Le contexte
Un équipementier industriel français fabrique des équipements installés chez des clients finaux répartis sur tout le territoire. Jusqu’ici, une défaillance se traduisait par un appel, un déplacement, un diagnostic sur place, et parfois une seconde visite parce que la bonne pièce n’était pas dans le camion.
L’équipementier voulait deux choses : savoir à distance comment ses équipements se comportent réellement en exploitation, et pouvoir restituer ces données à ses clients, qui commencent à les réclamer et à qui la réglementation européenne sur les données en donne le droit.
Ce que nous avons fait
Nous avons ajouté une remontée de données cellulaire depuis les équipements vers AWS IoT Core, puis construit la plateforme qui exploite ces données.
- Ingestion et stockage des mesures, avec un modèle de données conçu pour que l’ajout d’un nouveau type d’équipement ne demande pas de reprendre la chaîne.
- Maintenance prédictive par apprentissage sur l’historique d’exploitation, pour déclencher une intervention avant la défaillance plutôt qu’après l’appel du client.
- APIs documentées de restitution des données aux clients finaux, conçues pour répondre aux obligations de portabilité introduites par le Data Act.
- Trois canaux de restitution sur une même source : ces APIs REST pour les clients finaux, un serveur MCP pour les agents, et les interfaces web utilisées en interne.

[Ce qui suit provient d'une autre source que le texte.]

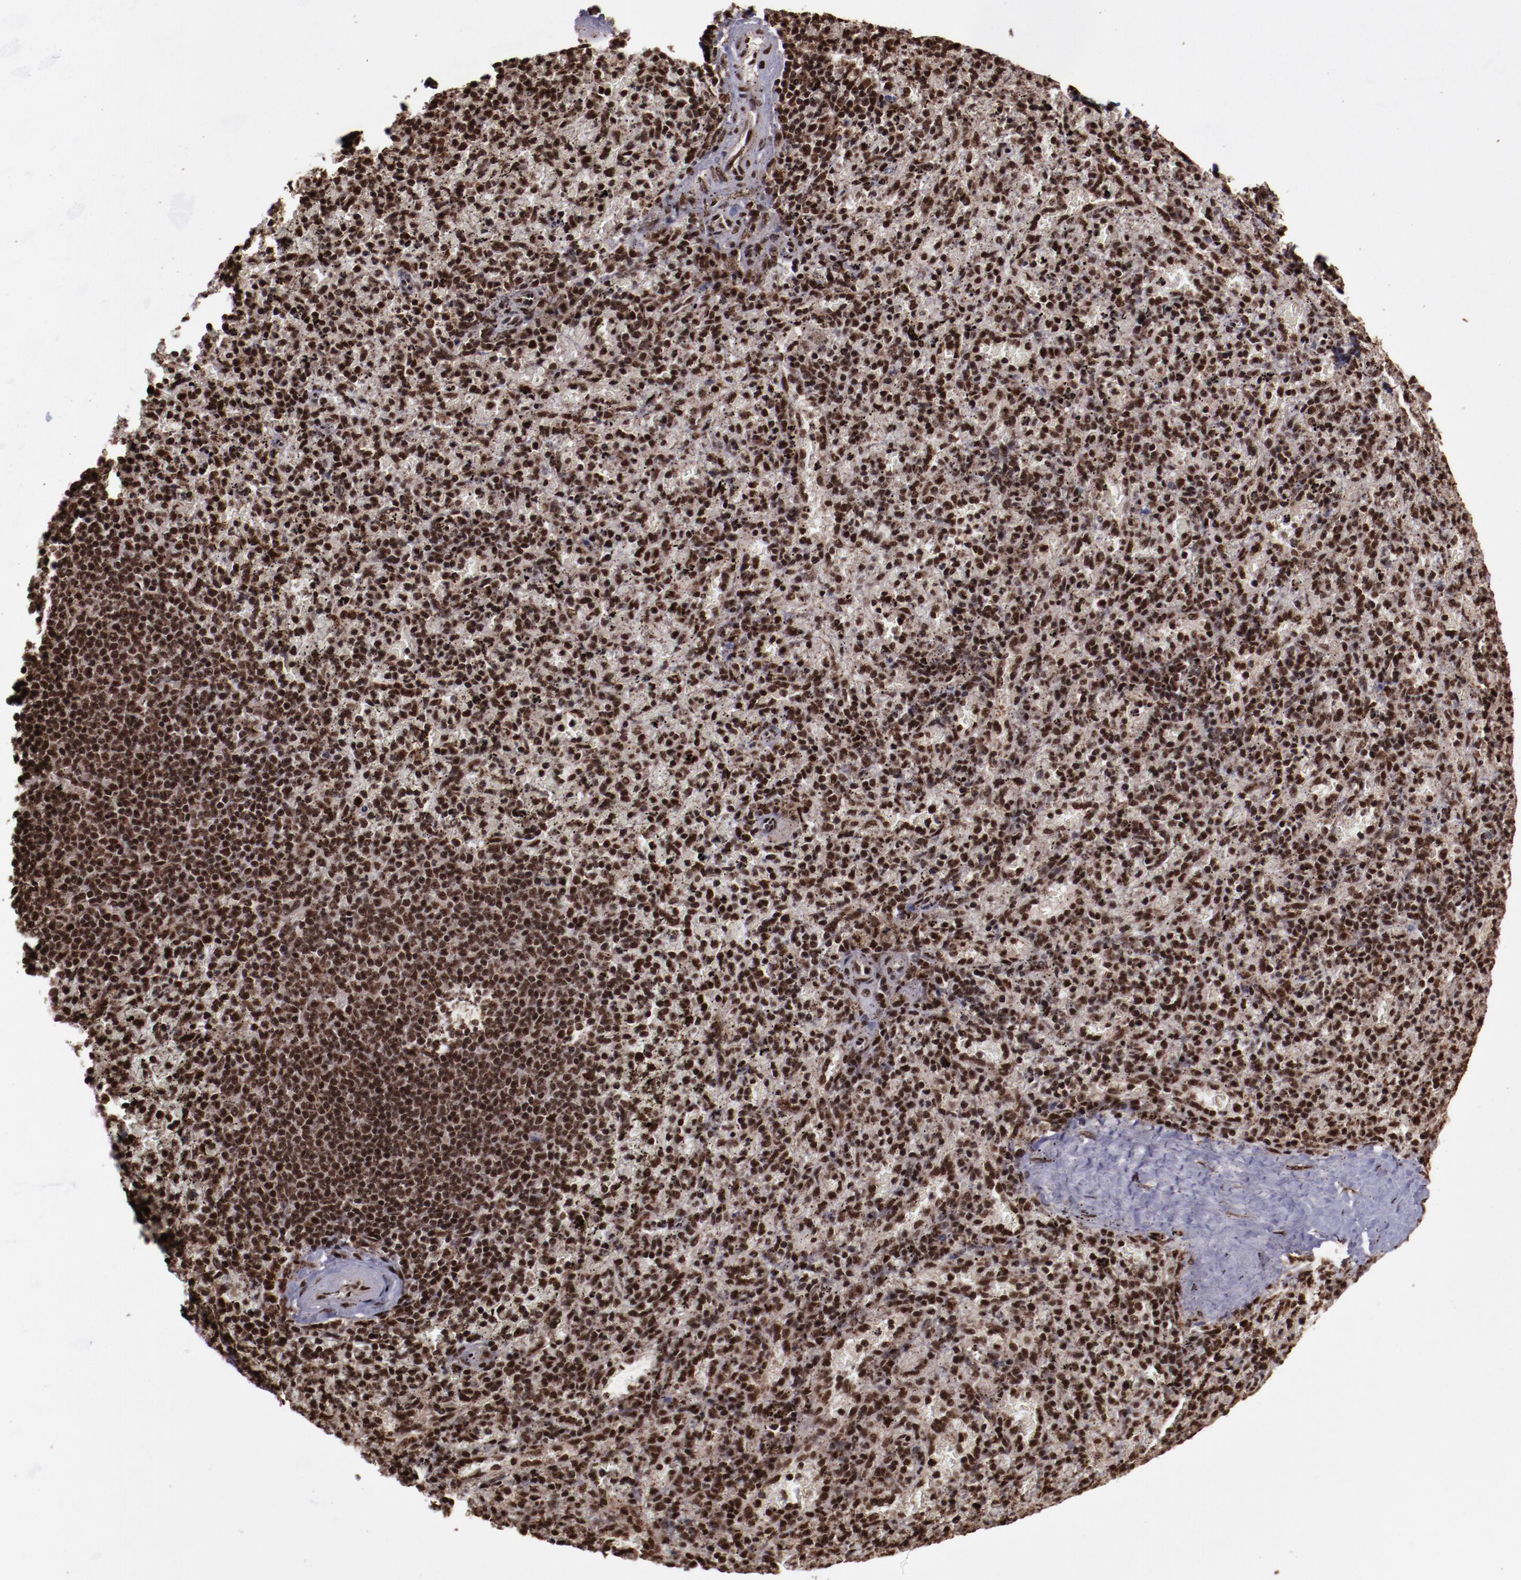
{"staining": {"intensity": "strong", "quantity": ">75%", "location": "nuclear"}, "tissue": "spleen", "cell_type": "Cells in red pulp", "image_type": "normal", "snomed": [{"axis": "morphology", "description": "Normal tissue, NOS"}, {"axis": "topography", "description": "Spleen"}], "caption": "DAB (3,3'-diaminobenzidine) immunohistochemical staining of unremarkable spleen displays strong nuclear protein positivity in approximately >75% of cells in red pulp.", "gene": "SNW1", "patient": {"sex": "female", "age": 43}}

Trois vues d’un même jeu de données, et non trois chaînes de traitement à maintenir en parallèle.
- Des interfaces d’administration pour la gestion du parc et le suivi du SAV.
Le résultat
Les interventions se planifient au lieu de se subir, et le SAV répond avec l’historique complet de l’équipement sous les yeux.
La restitution de données, abordée au départ comme une contrainte réglementaire, s’est révélée être un argument commercial : l’équipementier vend désormais la visibilité sur les équipements comme un service, à des clients qui en avaient besoin sans savoir la demander.
Le point le plus délicat n’était pas le modèle prédictif mais le seuil d’alerte. Il arbitre entre fausses alertes et pannes manquées, et ce compromis appartient à l’équipe de maintenance, pas au modèle : un réglage métier, exposé comme tel, plutôt qu’un paramètre enfoui dans un notebook.